Thursday, January 15, 2009

Janitor reluctantly wins regional weight lifting title - Again!

By Trevor

This may appear to be an unlikely story, but its really quite true.

A couple years back, I made an arrangement with one of the largest Gold Gyms in the world to swap some professional photography services for a membership in a gym that normally I would simply not have been able to afford. Several others did that too, and it was in this gym of movie stars, CEO's, vice presidents etc., that I met a massive but quiet unassuming gentleman who was studiously pretending to be a janitor.

As massive as he was, this gentleman had a way of pulling his aura in real close, so unless you bumped into him, most times you even wouldn't notice he was even there. But he was the talk of the gym because he was consistently winning regional body building awards.

The odd thing was that no one had ever seen him workout. I was working my magic with the camera there on a near daily basis and I saw him lift weights only when he was putting them back on their respective stands.

There was a buzz around the gym that he was on steroids or taking some kind of drugs and quite honestly, I have to say that it really did take me more than a few weeks to even catch him lifting weights late one night.

Curious as I was, in my head I had already asked him for his secret.

"How can you continue to win regional and even place nationally in such a consistent manner if you don't lift weights?, I blurted out

He looked at me oddly and asked me why I thought he never worked out. I told him about the rumours that he might be on muscle building drugs or steroids etc. He laughed quietly and remarked, quite truthfully that drugs don't build muscles they only help one to work out more strenuously.

Thinking that this was the beginning of some kind of story, I waited, but he went back to picking up a stray weight on the floor almost as if i wasn't there. Four weeks passed before we could resume the topic.

On that occasion, he wasn't simply finishing a set, he was in the middle of a strenuous one armed preacher curl. Gathering my lagging courage, i approached him and waited. When he had finished his set, in an odd kind of time bending way he continued the conversation of a month before without even saying hello.

Seeing that he was a little more talkative than before, I again asked him what was his secret.

The story him told me then was simplicity itself. He revealed that his training was based on his resting heart rate. So while others concentrated on working different body parts on different days or alternate days that his was based on this one major difference. I stood there a little shell shocked and waited for more.

He continued that the real pivotal difference was simply the exact time period or signal used to start working out again.

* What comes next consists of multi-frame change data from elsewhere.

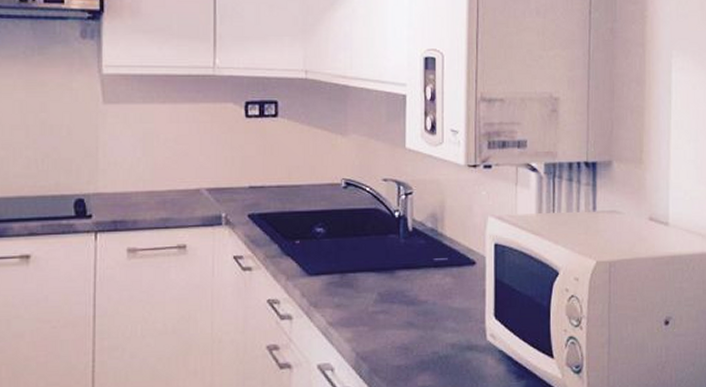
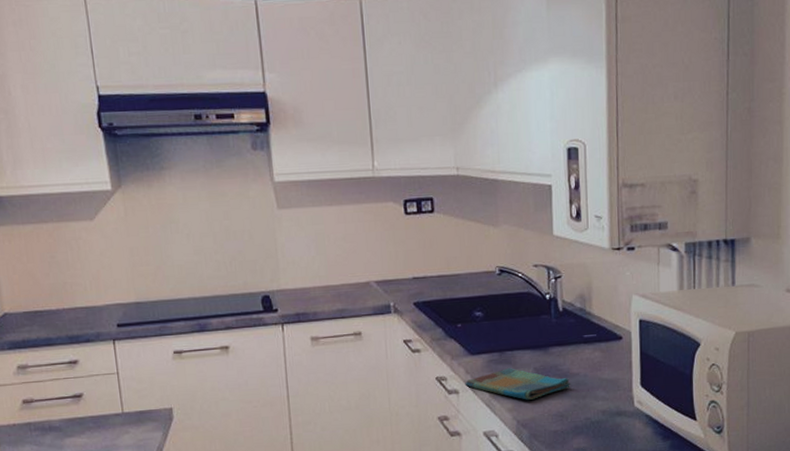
dish towel: none [300,292,419,329] -> present [465,368,571,400]

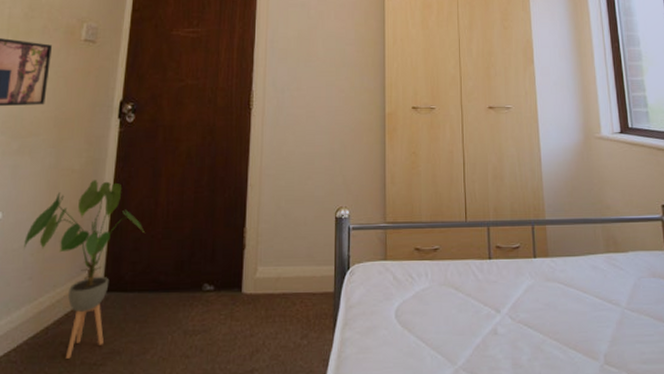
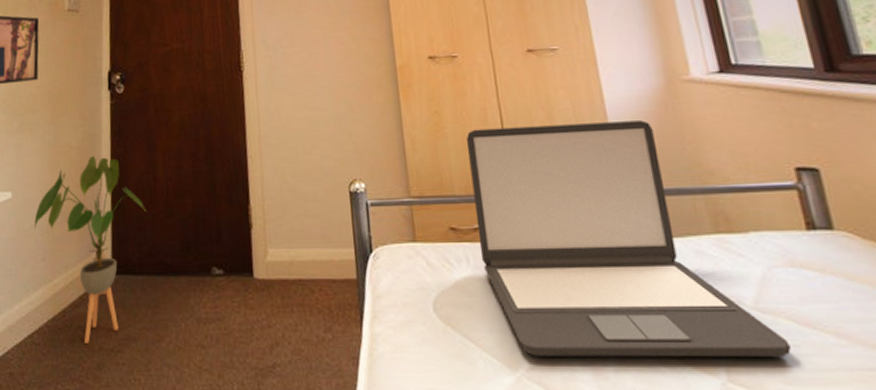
laptop: none [436,166,647,351] -> present [467,120,791,358]

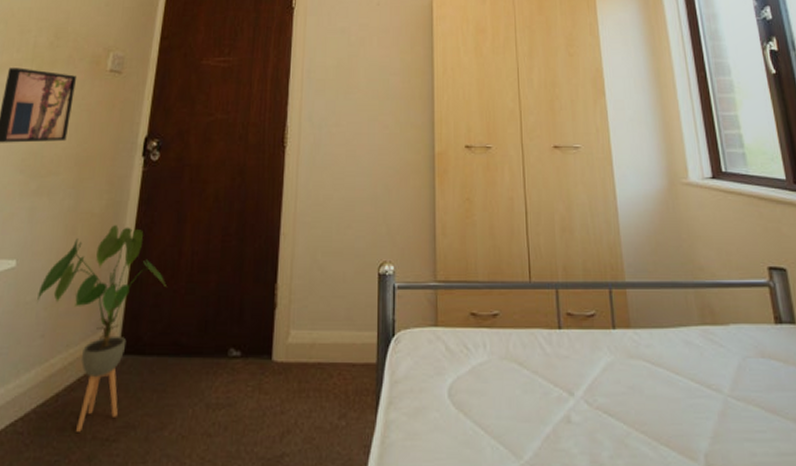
laptop: present [467,120,791,358] -> none [494,218,758,443]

This athlete knows his 'At rest' heart rate. After a strenuous workout his heart rate goes up and stays up even as torn muscle is being rebuilt. He says if it takes days for the heart rate to normalize, then so be it. He won't even work out another body part until the heart rate is back 'At rest'

Does this work for everyone? I can't say, but when I left Asia, this unassuming body building janitor was continuing to un-reluctantly body slam contest after contest to the near complete befuddlement of his competition training in the exact same gym. Gold's gym in this particular Asian country produces more body builder champions than most of the other Gyms combined.

So what? Was this just another jock story of Cinderella being found by Hollywood producers? or is there some deeper thread hiding in here somewhere? Truly the morale of the story was not really not about the weight lifting ( or lack thereof so don't sweat that ). It is really about how through learned tunnel vision we can sometimes forget that there can be more than one way to "skin the cat".

Perhaps if you are doing the same thing you have always been doing and planning on doing more of that "same thing", the change that you are looking for is simply never going to happen. A real change in results, most times requires a real change in the methodology.